The rapid advancement of generative artificial intelligence (AI) is fundamentally transforming workplace learning and development, reshaping how organizations build skills, manage knowledge, and support continuous professional growth. As skill obsolescence accelerates and demand for personalized, scalable, and cost-effective learning intensifies, AI-enabled learning systems are increasingly positioned as strategic responses to evolving work models and workforce needs. Existing research demonstrates that AI-enhanced learning can improve creativity, knowledge retention, and training efficiency, while enabling new forms of formal and informal learning within organizations. However, the integration of generative AI also raises critical concerns regarding professional expertise, human judgment, ethical responsibility, and the reconfiguration of traditional training and development models. This study adopts a qualitative approach to synthesize contemporary theoretical and empirical literature to examine how generative AI is reshaping individual and organizational learning processes, influencing professional competencies, and altering the balance between structured programmes and adaptive, on-demand learning.
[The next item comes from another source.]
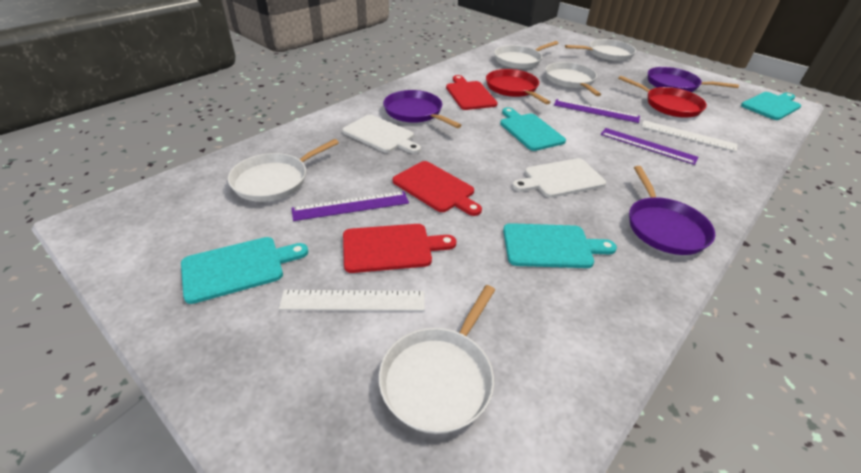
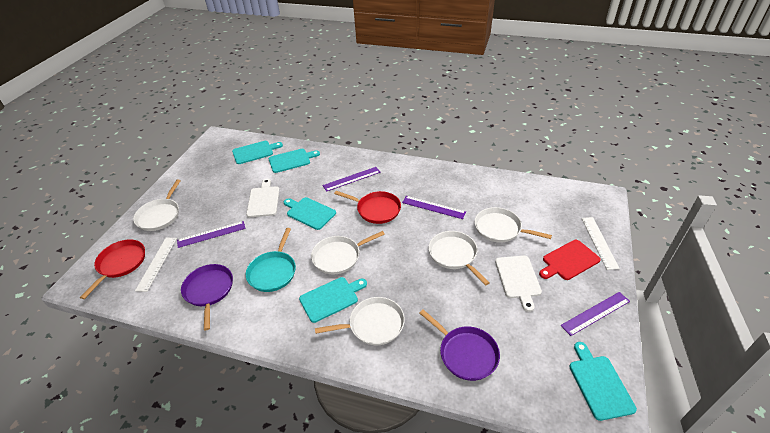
purple pan: [383,90,462,128] [629,166,715,255] [648,67,739,92] = 3 -> [181,264,233,330] [420,310,500,381] = 2
purple ruler: [291,191,409,221] [554,99,640,123] [600,128,698,165] = 3 -> [177,221,246,248] [323,167,381,192] [402,196,466,219] [561,292,630,336] = 4
red cutting board: [343,224,456,273] [393,161,482,216] [446,75,498,110] = 3 -> [539,240,601,280] = 1
turquoise cutting board: [181,237,308,304] [500,107,566,151] [503,223,617,268] [741,92,801,120] = 4 -> [232,141,283,164] [269,149,320,173] [284,197,336,230] [299,277,367,323] [569,342,637,421] = 5
turquoise pan: none = 0 -> [246,228,296,292] = 1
It further explores how contextual factors, including e-HRM systems, skills mismatches, generational dynamics, and job satisfaction, mediate the impact of AI-driven learning initiatives. By critically analyzing opportunities and risks, the paper contributes a nuanced understanding of AI-mediated workplace learning and offers insights into how organizations can align digital transformation with sustainable workforce development. The study advances scholarships on AI and learning while informing practitioners and policymakers on designing effective, inclusive, and ethically grounded AI-integrated learning strategies.
Keywords
AI, Training, Workforce, Organization, Workplace.